General releases in FLSA cases are frequently viewed as “a ‘side deal' in which the employer extracts a gratuitous (although usually valueless) release of all claims in exchange for money unconditionally owed to the employee” and therefore, such releases “confer[] an uncompensated, unevaluated, and unfair benefit on the employer.” Moreno, 729 F.Supp.2d at 1351-52 (footnote omitted). As such, “[a] compromise of an FLSA claim that contains a pervasive release of unknown claims fails judicial scrutiny.” Id. at 1352. Furthermore, releases given to numerous unnamed individuals, collectively referred to as “Releasees,” are insufficient where the parties are not identified. Correa v. House of Glass, Inc., No. 6:17-cv-676-Orl-28TBS, 2017 WL 8794847, at *4 (M.D. Fla. Oct. 19, 2017) (recommending rejection of the settlement agreement in part because the release extended to numerous unnamed individuals), denied as moot by, 2018 WL 1801207 (denying the R&R as moot due to the parties' subsequent filing of a renewed motion for settlement approval); Schultz v. Tartini at Rock Springs Ridge, LLC, No. 6:17-cv-815-Orl-37KRS, 2017 WL 11062615, at *2 (M.D. Fla. Sept. 22, 2017) (ordering the parties to file a renewed motion for settlement agreement approval in part because the motion did not address the breadth of the release given to defendants).
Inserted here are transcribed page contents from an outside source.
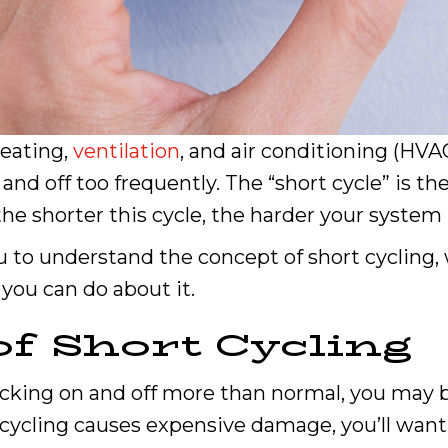
heating,
ventilation
, and air conditioning (HVA
 and off too frequently. The “short cycle” is t
the shorter this cycle, the harder your syste
 to understand the concept of short cycling, 
you can do about it.
of Short Cycling
cking on and off more than normal, you may be
ycling causes expensive damage, you’ll want 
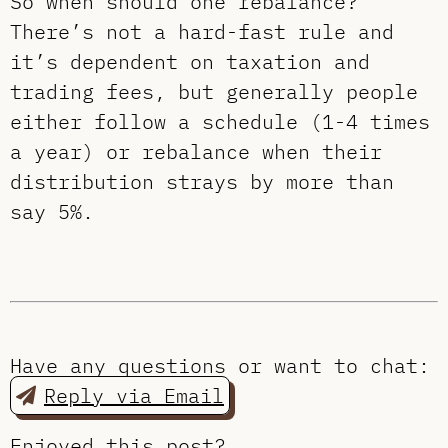
So when should one rebalance?
There’s not a hard-fast rule and
it’s dependent on taxation and
trading fees, but generally people
either follow a schedule (1-4 times
a year) or rebalance when their
distribution strays by more than
say 5%.
Have any questions or want to chat:
Reply via Email
Enjoyed this post?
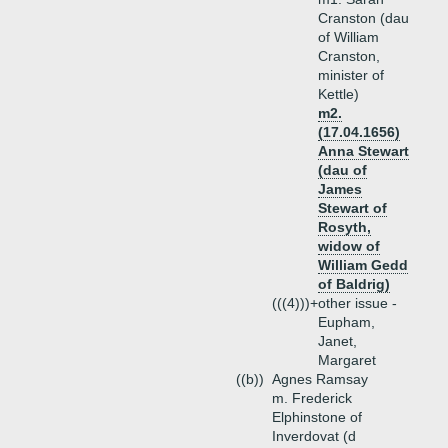
Cranston (dau
of William
Cranston,
minister of
Kettle)
m2.
(17.04.1656)
Anna Stewart
(dau of
James
Stewart of
Rosyth,
widow of
William Gedd
of Baldrig)
(((4)))+
other issue -
Eupham,
Janet,
Margaret
((b))
Agnes Ramsay
m. Frederick
Elphinstone of
Inverdovat (d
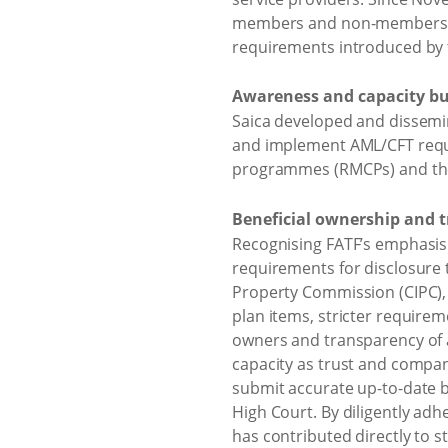
members and non-members reg
requirements introduced by 
Awareness and capacity bu
Saica developed and dissemi
and implement AML/CFT requ
programmes (RMCPs) and the 
Beneficial ownership and t
Recognising FATF’s emphasis
requirements for disclosure t
Property Commission (CIPC),
plan items, stricter require
owners and transparency of a
capacity as trust and company
submit accurate up-to-date b
High Court. By diligently ad
has contributed directly to st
Judges in this District have found releases similar to the one presented here to pass judicial scrutiny because they do not require Plaintiff to release unknown claims that are unrelated to the FLSA claim. Pond v. Red Lambda, Inc., No. 6:19-cv-1975-ORL-37EJK, 2020 WL 4808744, at *4 (M.D. Fla. Aug. 3, 2020), report and recommendation adopted, No. 6:19-cv-1975-ORL-37EJK, 2020 WL 4785449 (M.D. Fla. Aug. 18, 2020); Batchelor v. Gen. Mar. Corp., No. 6:15-cv-2082-Orl-41KRS, 2016 WL 4467136, at *1 (M.D. Fla. Aug. 24, 2016) (approving release where it was “limited to wage claims.”). Furthermore, the FLSA release relates only to the potential FLSA claims and counterclaims between the instant parties. Therefore, because the release provision releases only Plaintiff's FLSA claims against Defendant and does not seek to release other non-FLSA related claims against unnamed parties, I recommend that the Court find this release passes judicial scrutiny. See Moreno, 729 F.Supp.2d at 1351-52 (footnote omitted).
IV. RECOMMENDATION
Upon consideration of the foregoing, I respectfully recommend that the Court:
1. FIND that the parties' agreement (Ex. A) is a fair and reasonable resolution of a bona fide dispute under the FLSA;
2. DISMISS the case with prejudice; and
3. DIRECT the Clerk of Court to close the file.
NOTICE TO PARTIES
The party has fourteen days from the date the party is served a copy of this report to file written objections to this report's proposed findings and recommendations or to seek an extension of the fourteen-day deadline to file written objections. 28 U.S.C. § 636(b)(1)(C). A party's failure to file written objections waives that party's right to challenge on appeal any unobjected-to factual finding or legal conclusion the district judge adopts from the Report and Recommendation. See 11th Cir. R. 3-1; 28 U.S.C. § 636(b)(1). If the parties do not object to this Report and Recommendation, then they may expedite the approval process by filing notices of no objection.
Although the parties filed a joint motion requesting the undersigned be granted authority to approve the settlement reached between the parties, the consent does not serve as a waiver of the objection period. (See Doc. 26.)